もうスキすぎて~ヤクザに買(飼)われた少女~

ジュンは私の言葉に、益々機嫌を損ねたのか、何も答えてはくれない。



「せっかく、介抱してもらったのに、汚いなんて思って悪かったわよ」



「別に……それは」



「じゃあ、何でそんな顔してるわけ?まだ聞きたいことがあるなら答えるけど」



「いや、もういい」



ジュンは蹴り飛ばしたテーブルをもとの位置に戻し、再び煙草に火をつけた。



「もう、いいって……」



そんなふうに納得いかないまま、話を終わらせてしまうなら、始めから説明した意味なんてないんじゃないの?と思ってしまう。
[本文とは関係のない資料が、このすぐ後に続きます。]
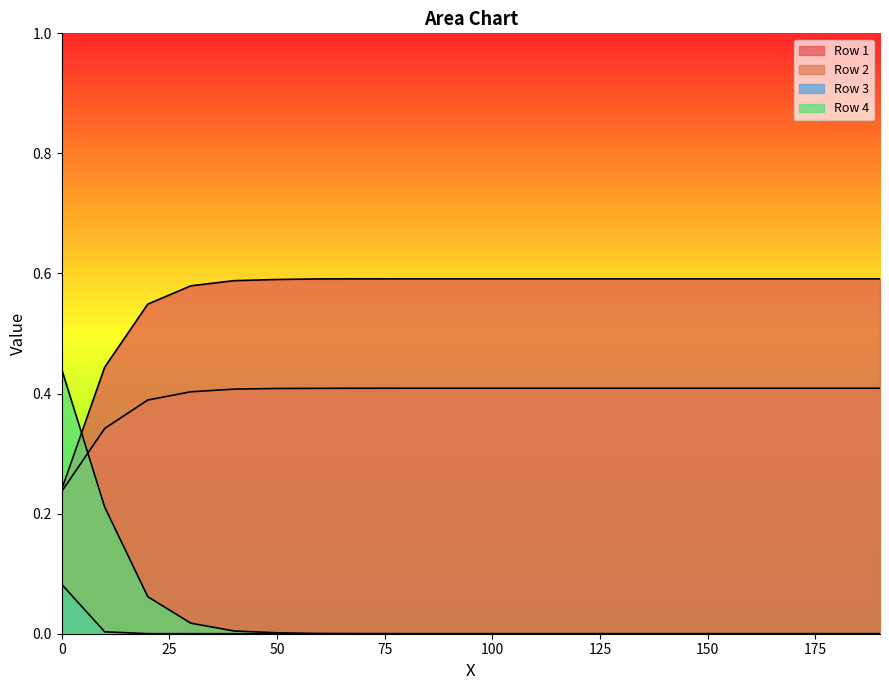

True or false: Row 2 and Row 3 cross at least once.

False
人に説明を求めたからには、納得するまで話し合う義務がある。



納得してないのに、終わらせるなんていうジュンの行為は、私のしたことを無駄だったと言ってるのと同じ。



「悪い。説明しろって言っておいて、言葉が足りないな」



私って、思っていることが顔に出るタイプなのだろうか?



「俺が勘違いしてたんだ」



心の中で思っているだけなのに、ジュンが心の声に答えてくれることが多い気がする。



けど、今まで誰かに思ったことが顔に出ているなんて言われたことはないし、気のせいかな?